◆ YOUR INSTRUCTIONS ◆
Records follow. Copy every line with "viewBox".

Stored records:
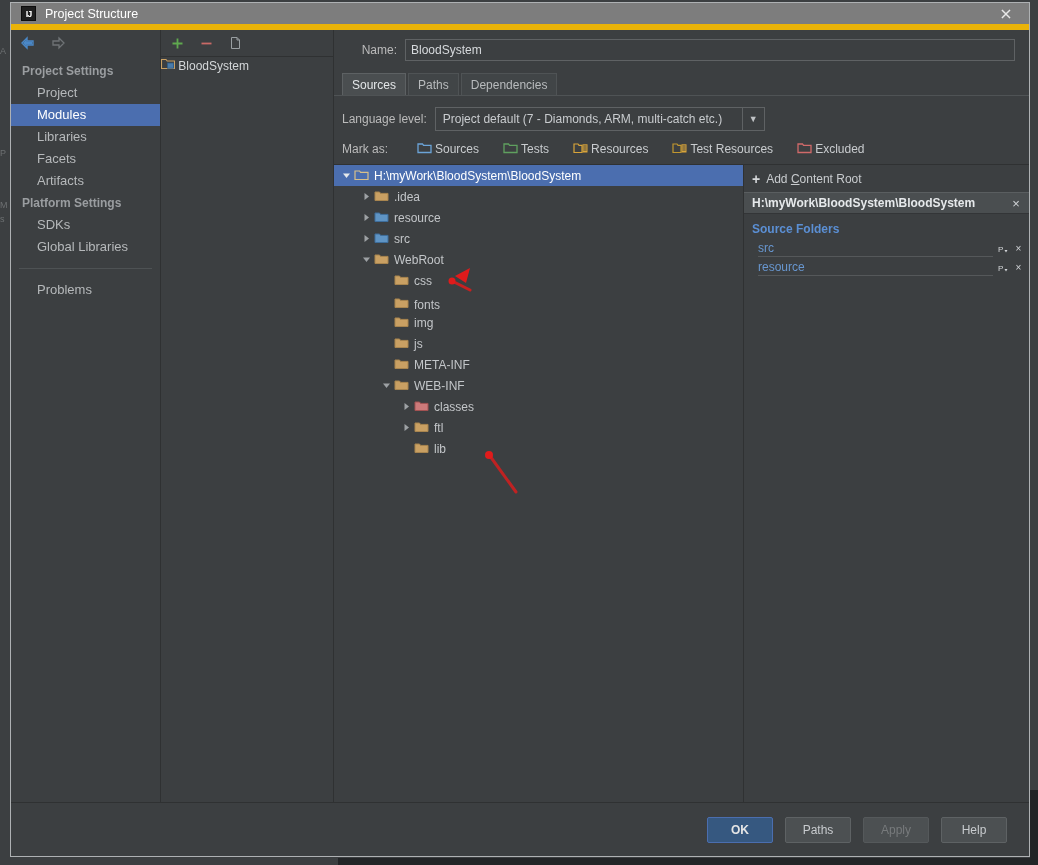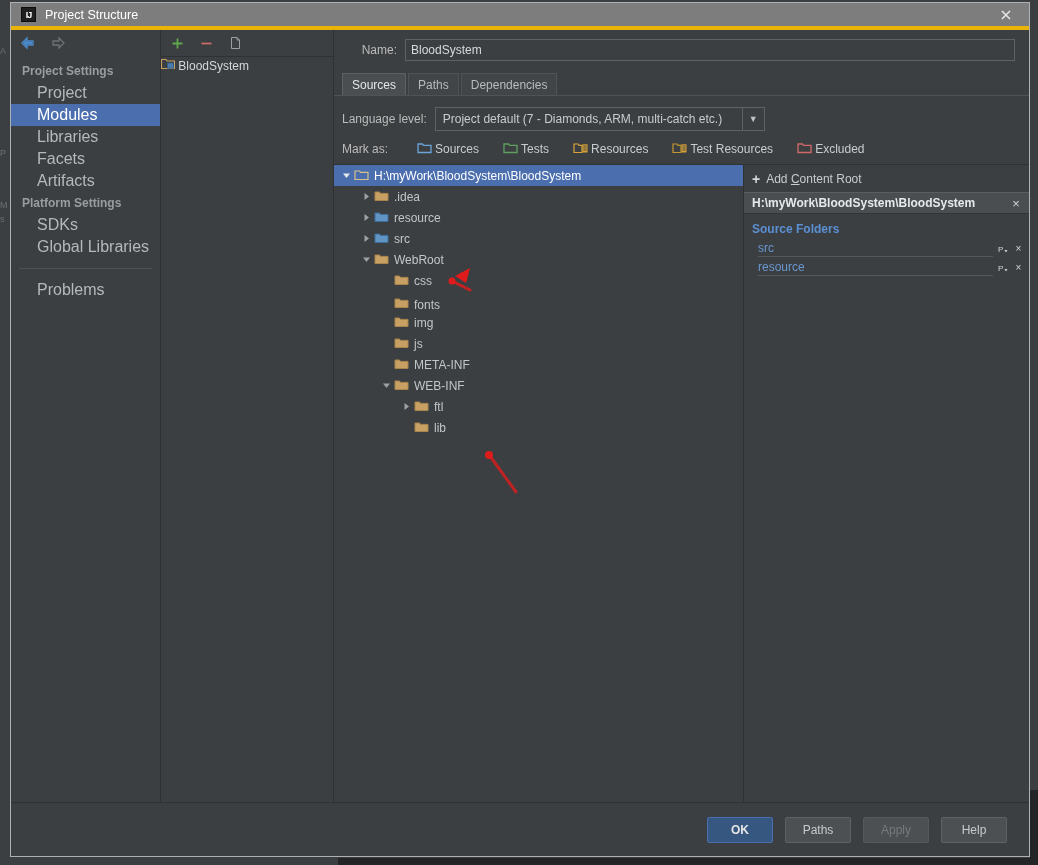--- a/index.html
+++ b/index.html
@@ -38,21 +38,21 @@
     position:absolute; left:10px; top:2px; width:1020px; height:855px;
     background:#3c3f41;
     border:1px solid #aeb1b3;
     display:flex; flex-direction:column;
   }
   
   #titlebar {
     height:27px; background:#7d7d7d;
     display:flex; align-items:center;
     flex:0 0 auto;
-    border-bottom:4px solid #eab308;
+    border-bottom:6px solid #eab308;
   }
   .tb-icon {
     width:15px; height:15px; margin-left:10px; margin-right:9px;
     background:#1f1f1f; color:#ffffff;
     font-size:9px; font-weight:bold; line-height:15px; text-align:center;
     letter-spacing:-1px;
     border:1px solid #0d0d0d;
   }
   #titlebar .tb-title {
     color:#ffffff; font-size:12.5px;
@@ -76,21 +76,21 @@
   }
   #nav-bar { height:26px; display:flex; align-items:center; padding-left:8px; gap:12px; }
   .nav-arrow { width:18px; height:16px; display:flex; align-items:center; justify-content:center; cursor:default; }
   .nav-arrow svg { display:block; }
   #sidebar-list { padding-top:4px; }
   .side-group {
     font-size:12px; color:#9a9da0; font-weight:bold;
     padding:3px 0 3px 11px; height:22px; line-height:16px;
   }
   .side-item {
-    font-size:16px; color:#b6b9bb;
+    font-size:13px; color:#b6b9bb;
     padding:3px 0 3px 26px; height:22px; line-height:16px; cursor:default;
   }
   .side-item.selected { background:#4b6eaf; color:#ffffff; }
   .side-sep { height:1px; background:#4e5254; margin:10px 8px 10px 8px; }
 
   
   #modcol {
     width:173px; flex:0 0 173px; background:#3c3f41;
     border-right:1px solid #2f3132; display:flex; flex-direction:column;
   }
@@ -505,20 +505,33 @@
                   </svg>
               </span>
               <span>
                 <svg width="15" height="13" viewBox="0 0 15 13">
                   <path d="M1 3 L5.5 3 L6.6 4.4 L14 4.4 L14 11.5 L1 11.5 Z" fill="#c9a063" stroke="#a8854f" stroke-width="1"></path>
                 </svg>
               </span>
               <span class="tlabel">WEB-INF</span>
             </div>
 
+            <div class="tree-row" style="padding-left:64px;">
+              <span class="twisty">
+                <svg width="9" height="9" viewBox="0 0 9 9">
+                    <path d="M2.5 1 L7 4.5 L2.5 8 Z" fill="#9da1a4"></path>
+                  </svg>
+              </span>
+              <span>
+                <svg width="15" height="13" viewBox="0 0 15 13">
+                  <path d="M1 3 L5.5 3 L6.6 4.4 L14 4.4 L14 11.5 L1 11.5 Z" fill="#cc7a7a" stroke="#a35252" stroke-width="1"></path>
+                </svg>
+              </span>
+              <span class="tlabel">classes</span>
+            </div>
 
             <div class="tree-row" style="padding-left:64px;">
               <span class="twisty">
                 <svg width="9" height="9" viewBox="0 0 9 9">
                     <path d="M2.5 1 L7 4.5 L2.5 8 Z" fill="#9da1a4"></path>
                   </svg>
               </span>
               <span>
                 <svg width="15" height="13" viewBox="0 0 15 13">
                   <path d="M1 3 L5.5 3 L6.6 4.4 L14 4.4 L14 11.5 L1 11.5 Z" fill="#c9a063" stroke="#a8854f" stroke-width="1"></path>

◆ SOLUTION TO THIS TASK ◆
                 <svg width="15" height="13" viewBox="0 0 15 13">
+                <svg width="9" height="9" viewBox="0 0 9 9">
+                <svg width="15" height="13" viewBox="0 0 15 13">
                 <svg width="9" height="9" viewBox="0 0 9 9">
                 <svg width="15" height="13" viewBox="0 0 15 13">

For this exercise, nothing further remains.